Republican: Kagan's testimony will be `big deal'
By JESSE J. HOLLAND, Associated Press
May 16, 2010 9:47 AM CDT

Supreme Court nominee Elena Kagan's testimony before senators could be make or break because there's not much else to go on from a would-be justice without judicial experience, a key Republican senator involved in the confirmation process said Sunday.

"She has so little other record, this is going to be a big deal," said Republican Sen. Jeff Sessions. "It's so important how she testifies."

The Senate Judiciary Committee chairman, Sen. Patrick Leahy, said he would meet this week with Sessions, the committee's top Republican, to decide when to begin the hearings on President Barack Obama's second nominee to the high court.

Kagan is now solicitor general, the top government lawyer who argues the administration's cases before the Supreme Court. She would succeed the retiring Justice John Paul Stevens.

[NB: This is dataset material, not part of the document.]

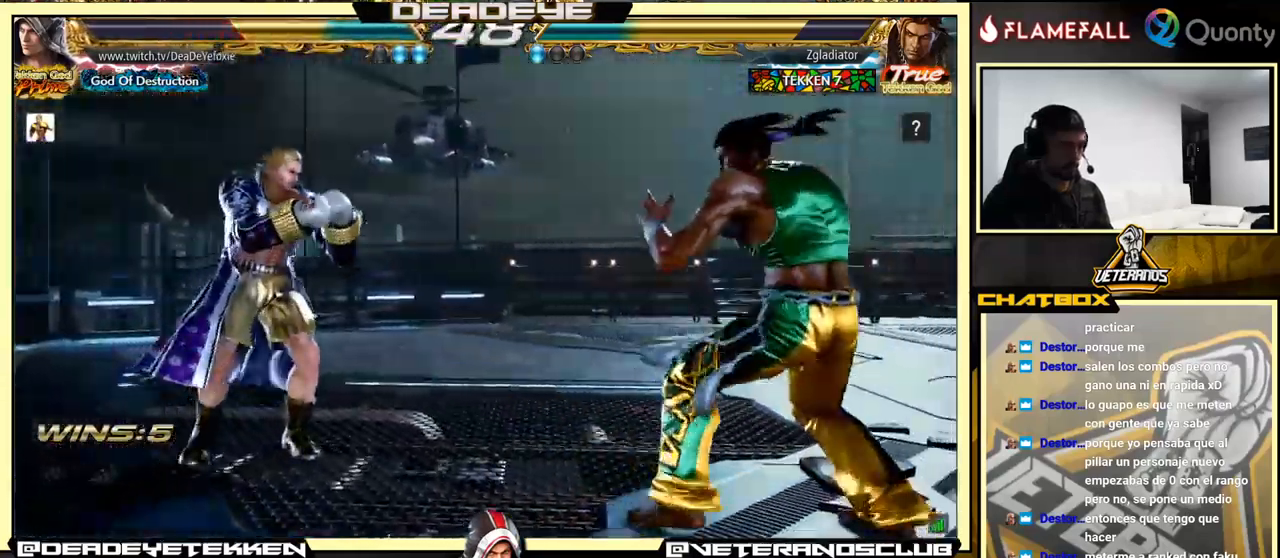
{"buttons": [], "left_stick": "up", "events": [[366, "left_stick", "center"], [500, "left_stick", "up"]]}
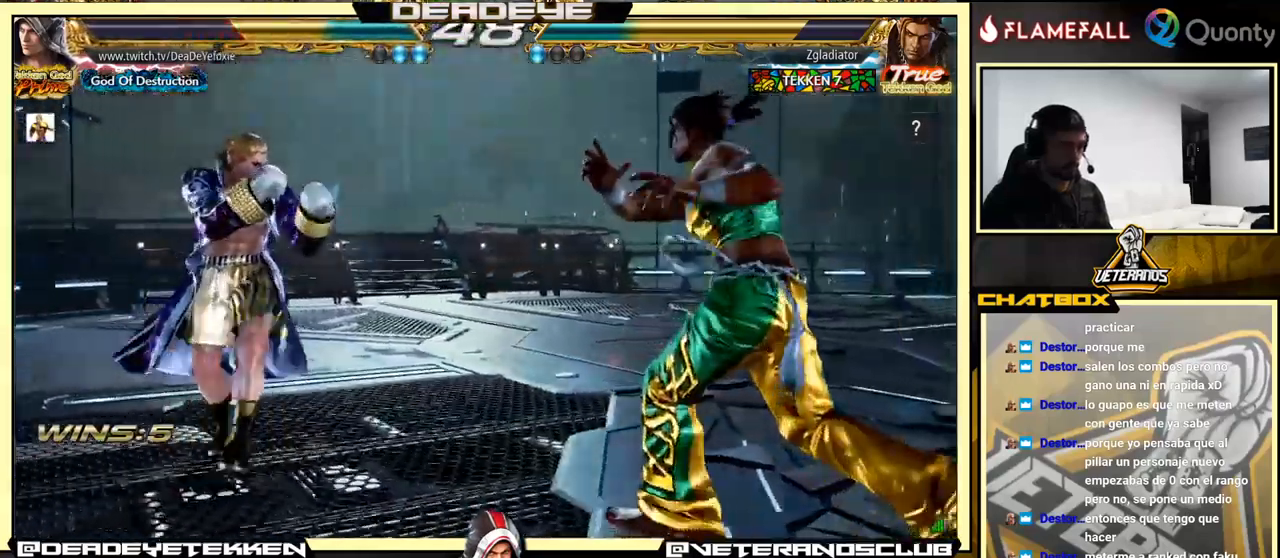
{"buttons": [], "left_stick": "center", "events": [[33, "left_stick", "center"], [150, "left_stick", "right"], [183, "CIRCLE", "down"], [250, "CIRCLE", "up"], [250, "TRIANGLE", "down"], [250, "left_stick", "center"], [316, "TRIANGLE", "up"]]}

Leahy noted that Chief Justice John Roberts and Justice Sonia Sotomayor both were nominated in the spring and confirmed long before October, when the court begins its annual term. "If we could follow a schedule roughly like that, we'll be done this summer," he said.

Sessions said he planned to question Kagan, a former Harvard Law School dean, about the school's barring military recruiters over the military's "don't ask, don't tell" policy on gay troops while she was in charge.

Republican senators have said the decision _ which Sessions said came about because of Kagan's "deep personal belief" that the ban on gays serving openly in the military was wrong _ casts doubt on Kagan's fitness for the bench.

"This is no little-bitty matter," Sessions said. "She would not let them come to the area that does the recruiting on the campus. ... This is not acceptable. It was a big error."

To Leahy, it was "sound and fury signifying nothing." He said conservative interest groups are trying to come up with an issue that could possibly slow down Kagan's confirmation.

"I realize you have so many special interest groups on the far right or the far left who have points," Leahy said. "Ignore those. We ought to make up our own mind. We should be bright enough to do it."

Sessions also said senators should tread carefully when it comes to questions about a nominee's personal life.

"I don't believe that is a fundamental judgment call on whether a person can be a good judge or not," Sessions said.

What's important, Sessions said, is whether they can "restrain their personal political views and follow the law faithfully and serve under the Constitution? That's the fundamental test in personal integrity. So those are questions that go to the heart of whether a person will be an able judge or not," he said.

The senators appeared on ABC television's "This Week."